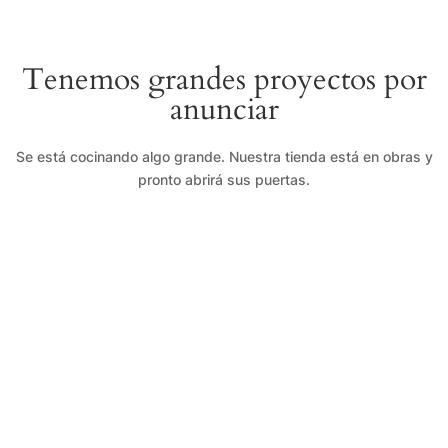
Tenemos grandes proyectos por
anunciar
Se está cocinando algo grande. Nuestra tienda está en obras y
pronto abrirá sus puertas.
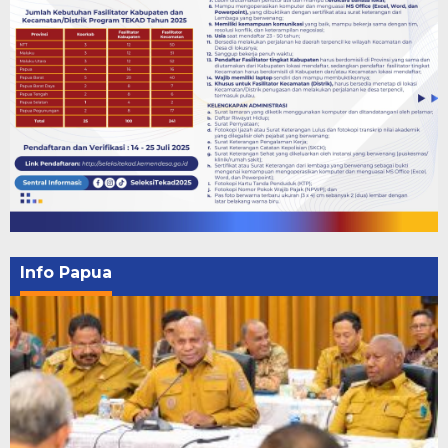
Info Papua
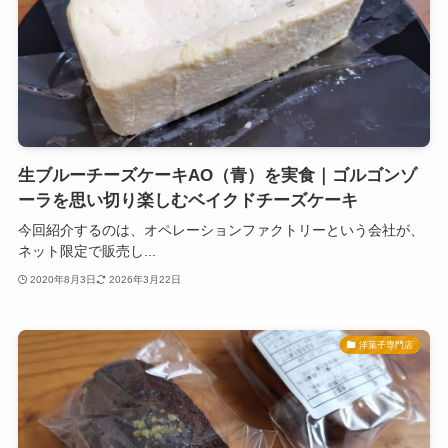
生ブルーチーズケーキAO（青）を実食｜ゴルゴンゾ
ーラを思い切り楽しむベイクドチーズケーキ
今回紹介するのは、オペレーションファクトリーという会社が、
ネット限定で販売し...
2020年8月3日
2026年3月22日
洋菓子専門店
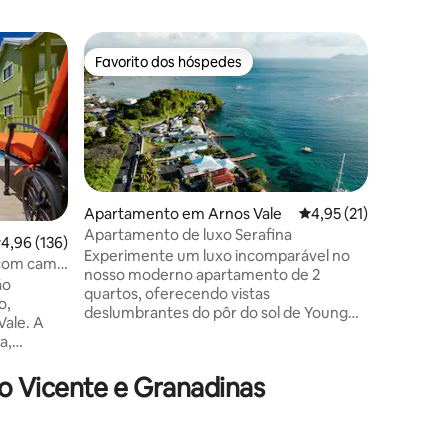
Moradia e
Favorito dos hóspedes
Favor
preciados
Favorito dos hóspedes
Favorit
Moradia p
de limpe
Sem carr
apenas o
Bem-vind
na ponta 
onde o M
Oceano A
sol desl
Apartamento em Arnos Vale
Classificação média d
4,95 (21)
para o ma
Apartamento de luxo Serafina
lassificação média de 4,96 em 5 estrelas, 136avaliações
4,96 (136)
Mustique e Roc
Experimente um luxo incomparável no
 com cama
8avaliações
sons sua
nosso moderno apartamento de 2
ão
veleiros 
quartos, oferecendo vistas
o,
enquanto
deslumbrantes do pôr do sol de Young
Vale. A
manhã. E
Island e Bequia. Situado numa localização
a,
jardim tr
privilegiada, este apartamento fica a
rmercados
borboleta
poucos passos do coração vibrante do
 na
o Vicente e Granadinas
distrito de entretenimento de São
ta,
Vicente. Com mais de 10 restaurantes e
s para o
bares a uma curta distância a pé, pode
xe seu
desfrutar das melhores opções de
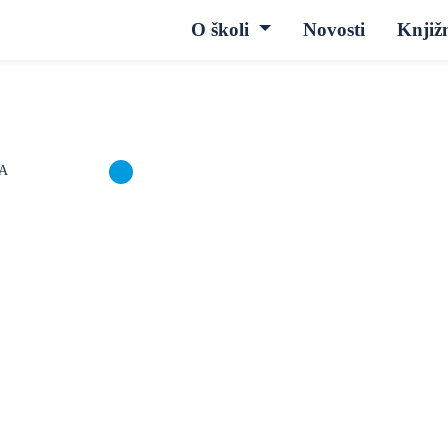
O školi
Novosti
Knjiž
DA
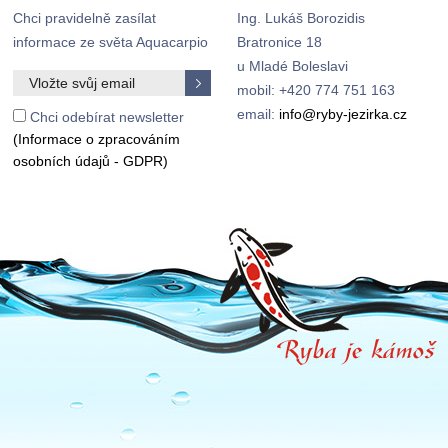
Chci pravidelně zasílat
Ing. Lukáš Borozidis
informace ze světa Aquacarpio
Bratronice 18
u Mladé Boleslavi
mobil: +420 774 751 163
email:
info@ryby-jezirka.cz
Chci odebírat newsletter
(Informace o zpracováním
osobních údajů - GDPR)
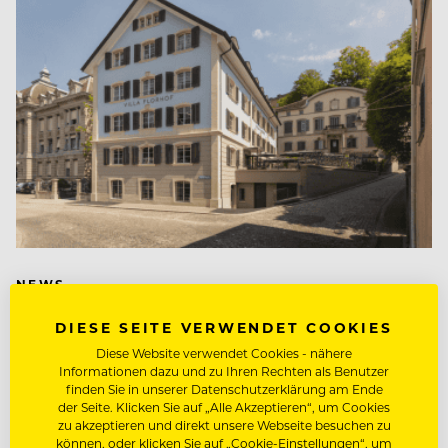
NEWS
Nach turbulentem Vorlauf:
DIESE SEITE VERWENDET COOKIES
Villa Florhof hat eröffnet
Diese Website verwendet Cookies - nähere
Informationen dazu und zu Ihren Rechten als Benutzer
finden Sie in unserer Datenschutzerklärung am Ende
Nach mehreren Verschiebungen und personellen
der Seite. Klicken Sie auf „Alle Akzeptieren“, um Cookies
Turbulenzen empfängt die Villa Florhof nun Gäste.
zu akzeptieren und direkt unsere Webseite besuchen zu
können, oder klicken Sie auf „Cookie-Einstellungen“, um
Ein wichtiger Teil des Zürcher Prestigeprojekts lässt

> [What is needed]:
Within the material above, tally each line that contains "Villa" and respond with the tally only.

> [Answer below]:
2